YOUR OBJECTIVE
Could you return all the items below word for word, with the pictures left out?

DATA FOR PROCESSING
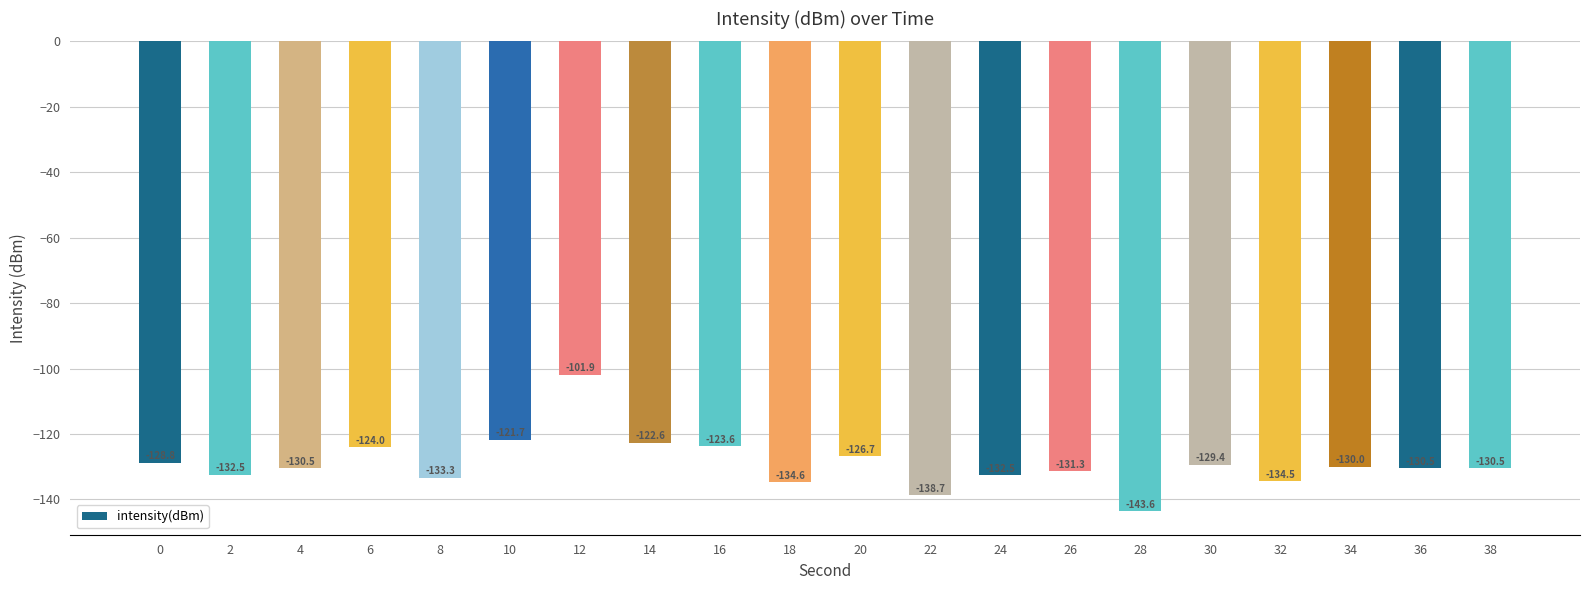

What is the value of the 14th bar from the left?

-131.3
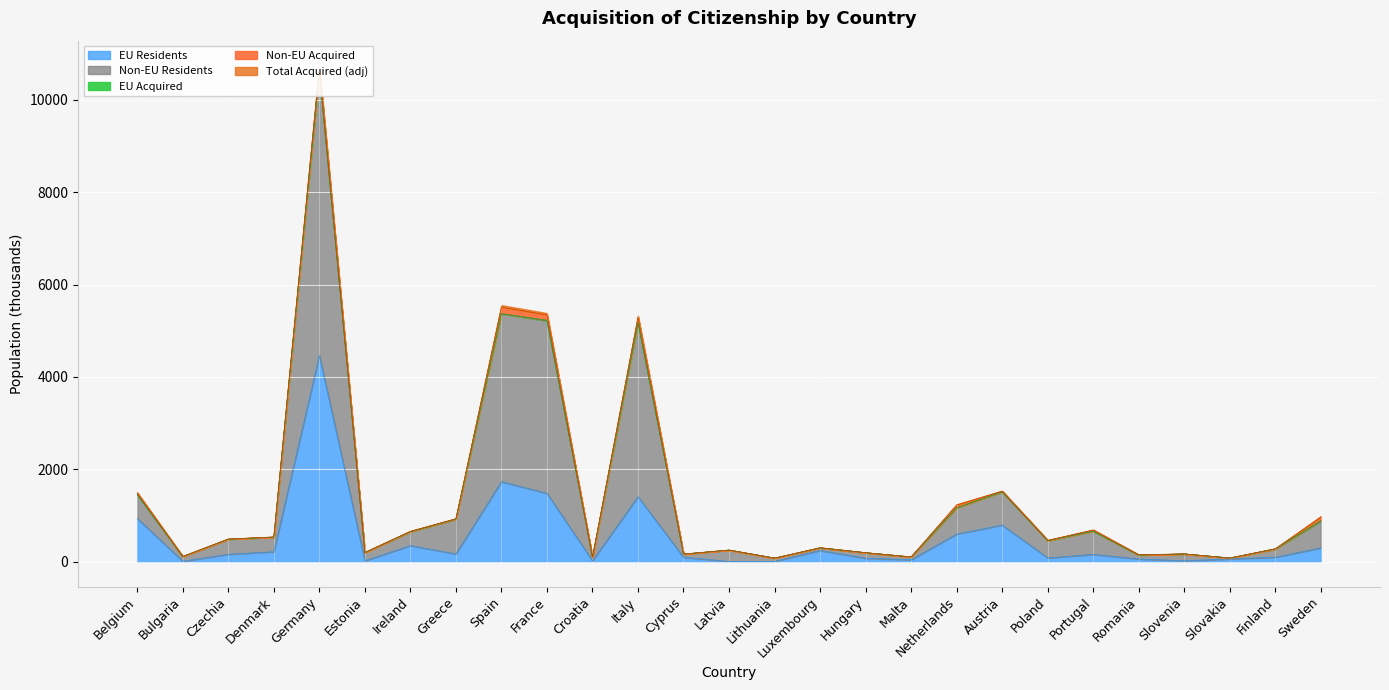

True or false: EU Residents has a value of 937.5 at Belgium.

True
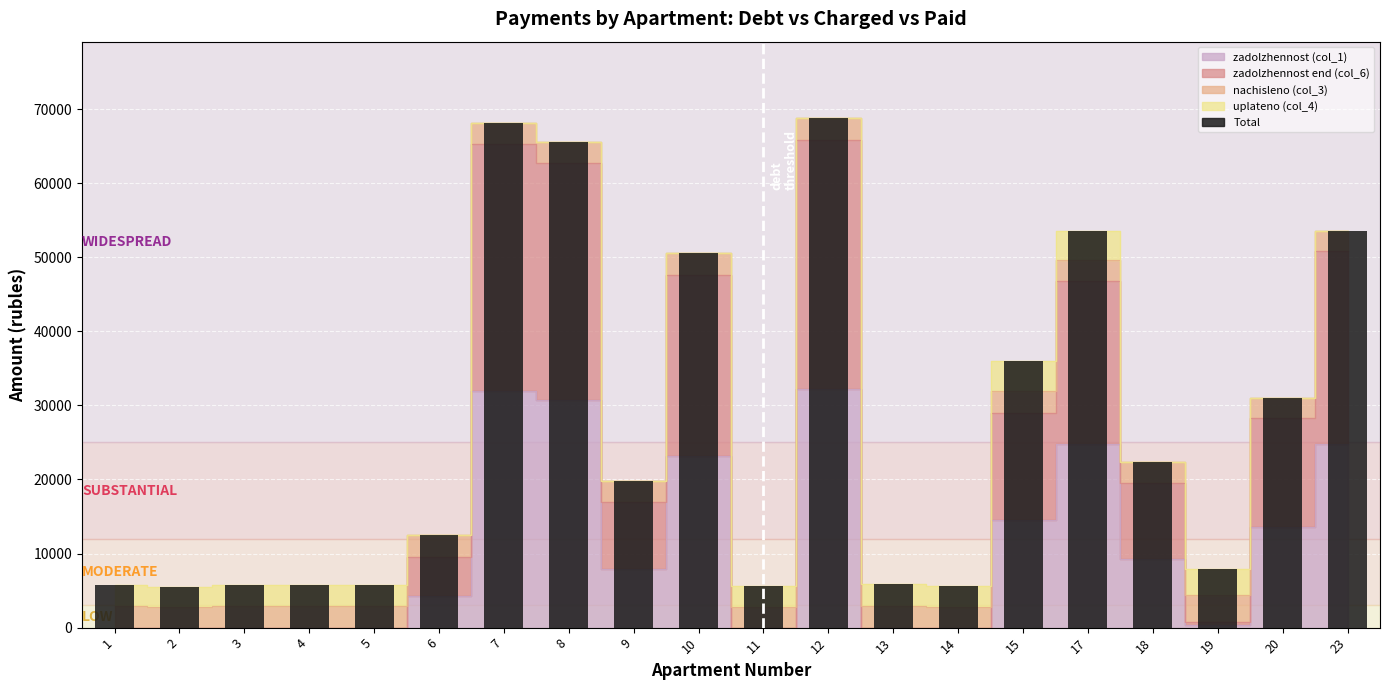

What is the value of the 19th bar from the left?

31041.1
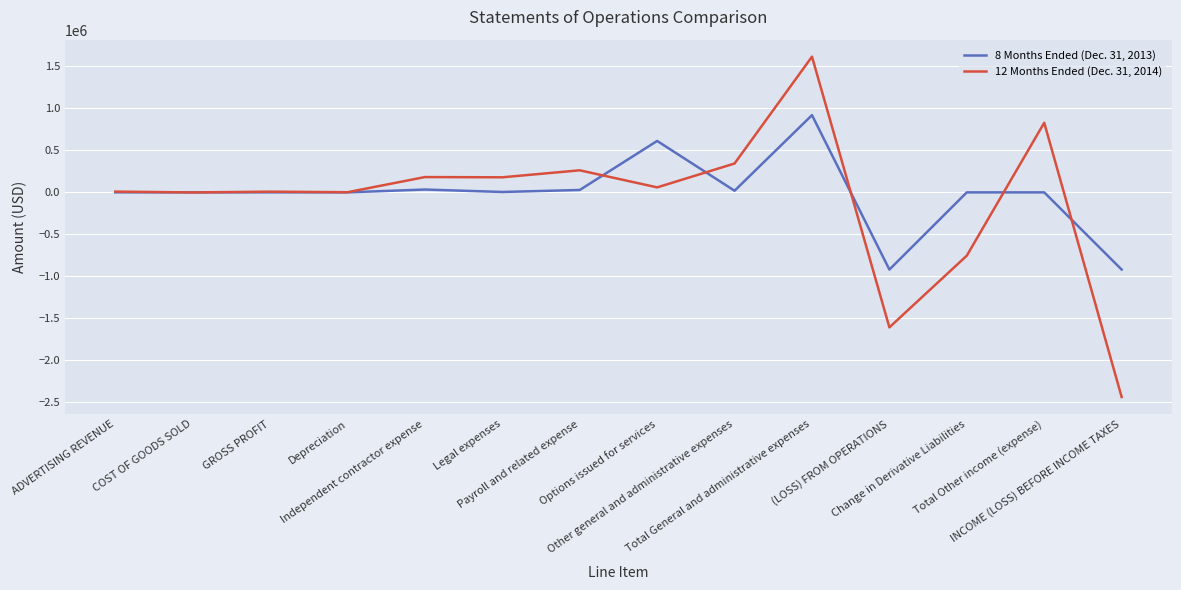

Is this an area chart (filled region under the line)?

No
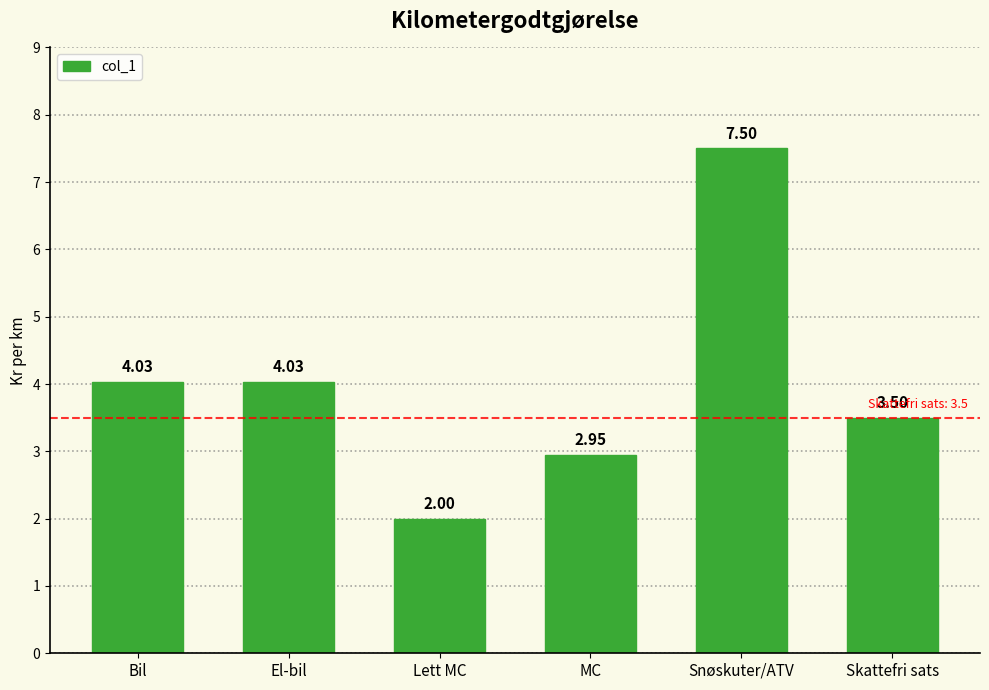

Which label corresponds to the largest value in the chart?

Snøskuter/ATV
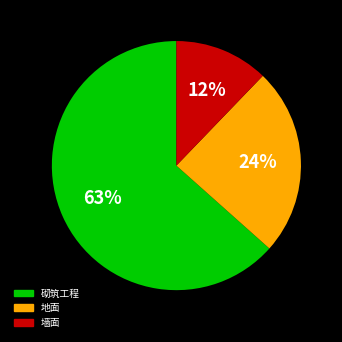

Combined, do 地面 and 砌筑工程 account for over 50%?

Yes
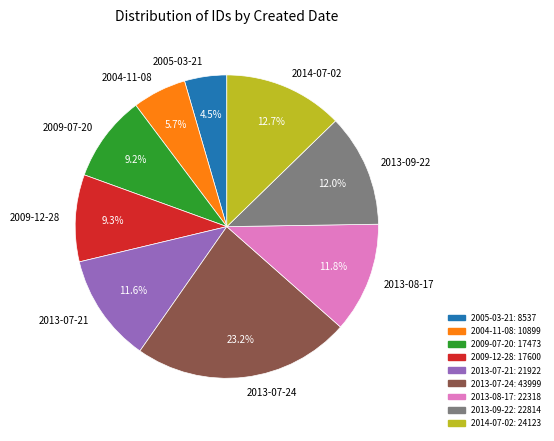

To the nearest percent, what percentage of the pie is 2013-09-22?

12%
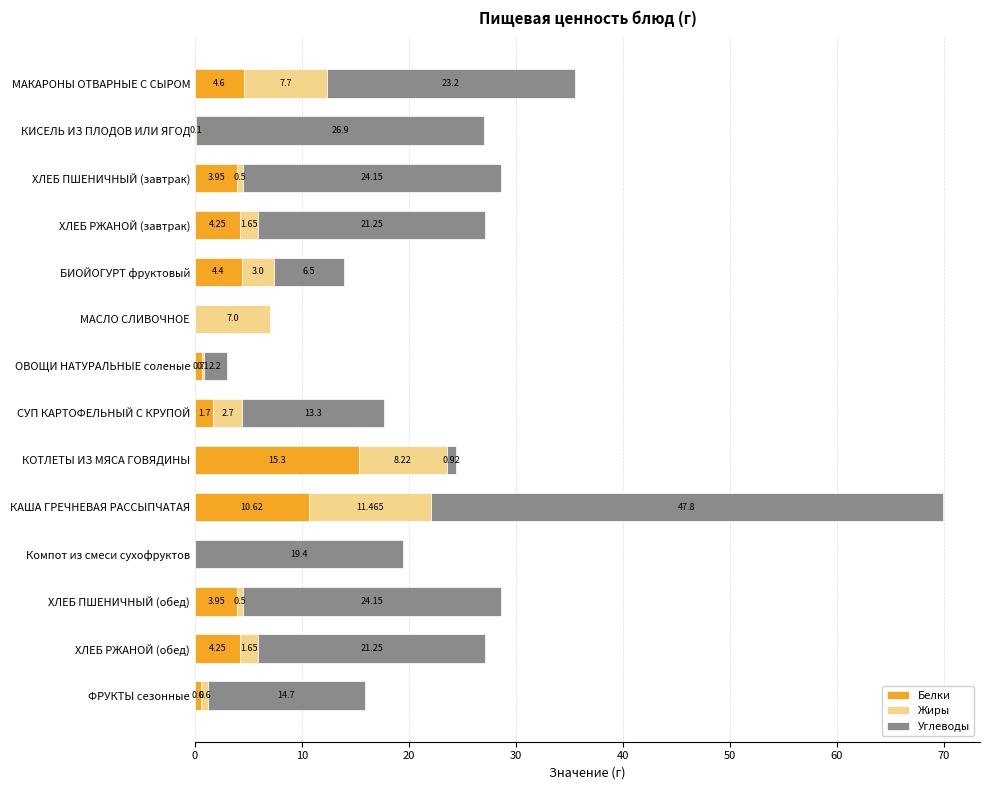

At which label does Белки reach its peak?

КОТЛЕТЫ ИЗ МЯСА ГОВЯДИНЫ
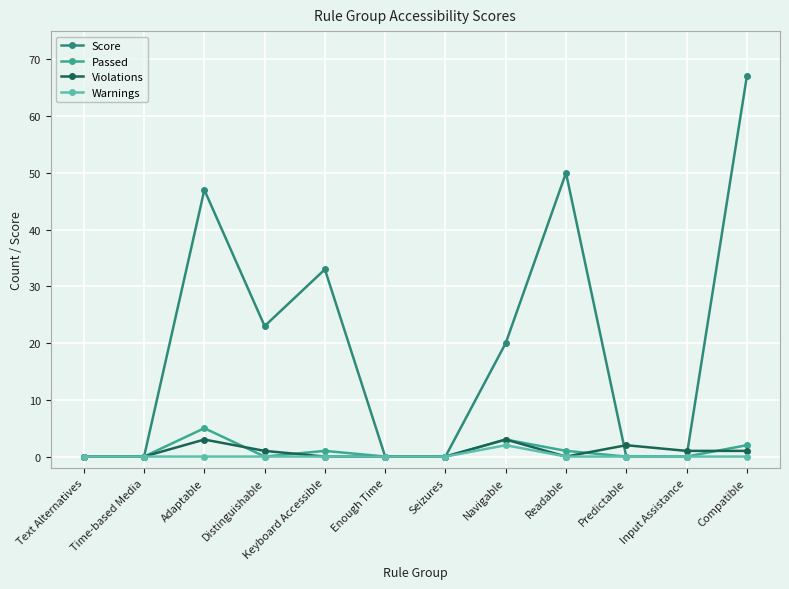

At which label does Warnings reach its peak?

Navigable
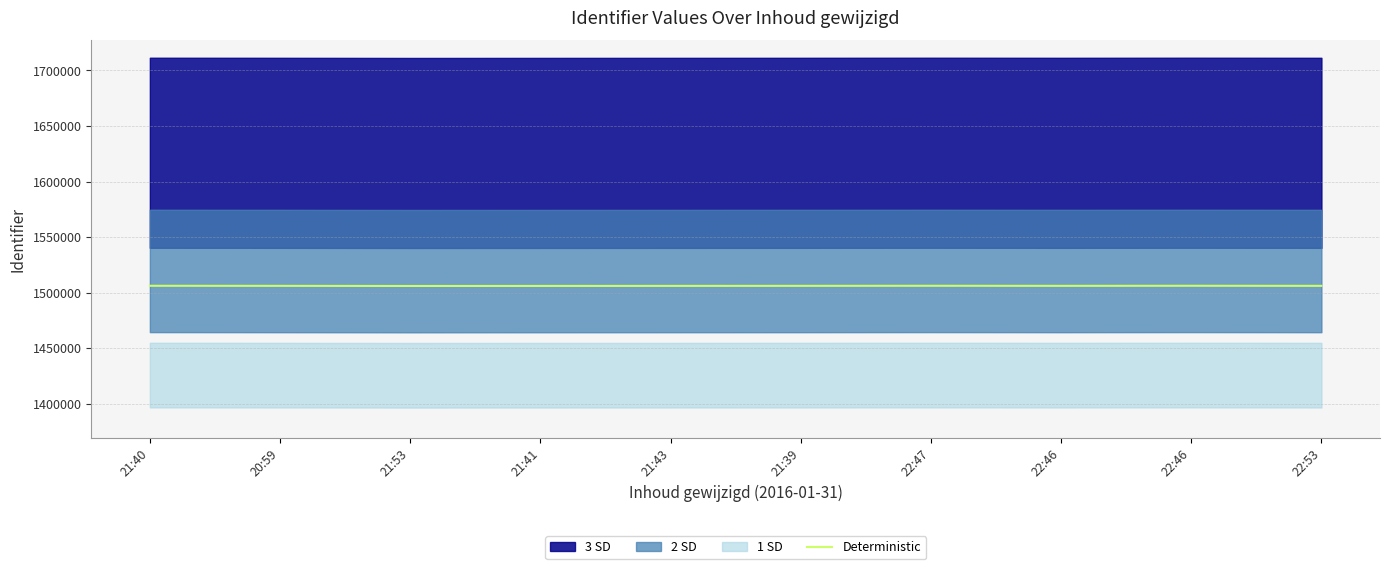

What is the average value?

1506038.2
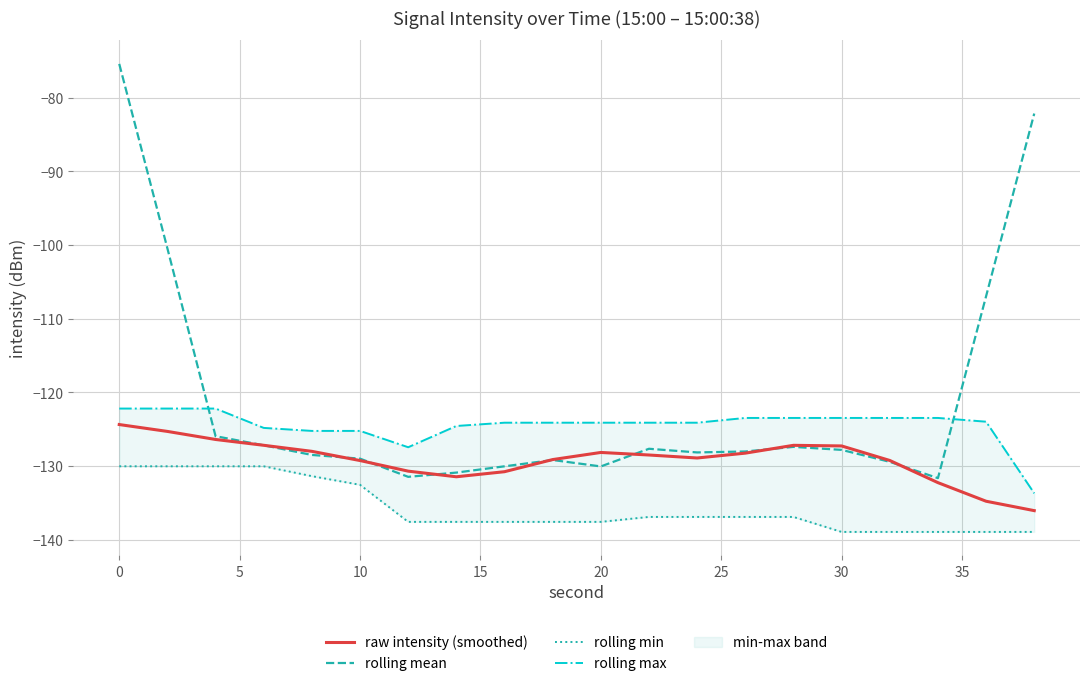

List the series in order of their overall mean, highest first.

rolling mean, rolling max, raw intensity (smoothed), rolling min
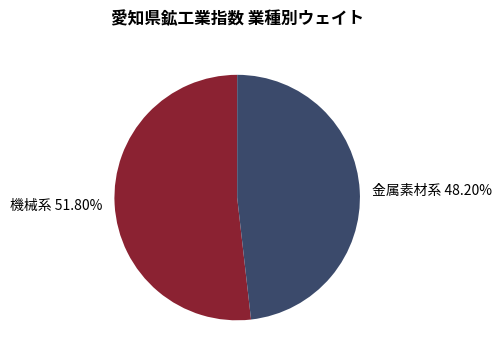

Is 機械系 51.80% the majority of the pie?

Yes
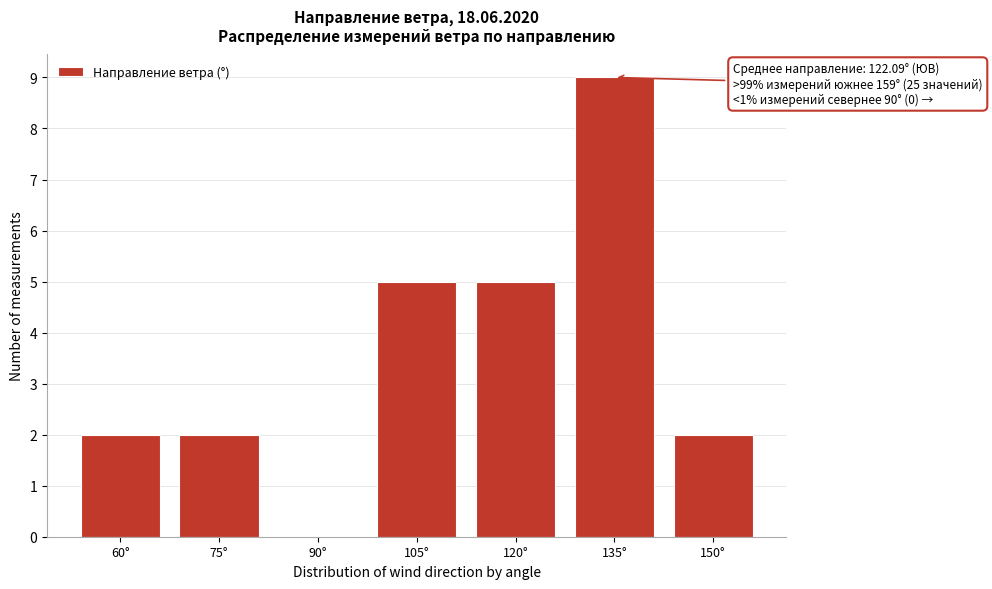

Reading left to right, transcribe all the data shown in this chart.

60°=2	75°=2	90°=0	105°=5	120°=5	135°=9	150°=2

FINISHED EXERCISE
What is the value of the 14th bar from the left?

-131.3

True or false: EU Residents has a value of 937.5 at Belgium.

True

What is the value of the 19th bar from the left?

31041.1

Is this an area chart (filled region under the line)?

No

Which label corresponds to the largest value in the chart?

Snøskuter/ATV

Combined, do 地面 and 砌筑工程 account for over 50%?

Yes

To the nearest percent, what percentage of the pie is 2013-09-22?

12%

At which label does Белки reach its peak?

КОТЛЕТЫ ИЗ МЯСА ГОВЯДИНЫ

At which label does Warnings reach its peak?

Navigable

What is the average value?

1506038.2

List the series in order of their overall mean, highest first.

rolling mean, rolling max, raw intensity (smoothed), rolling min

Is 機械系 51.80% the majority of the pie?

Yes

Reading left to right, transcribe all the data shown in this chart.

60°=2	75°=2	90°=0	105°=5	120°=5	135°=9	150°=2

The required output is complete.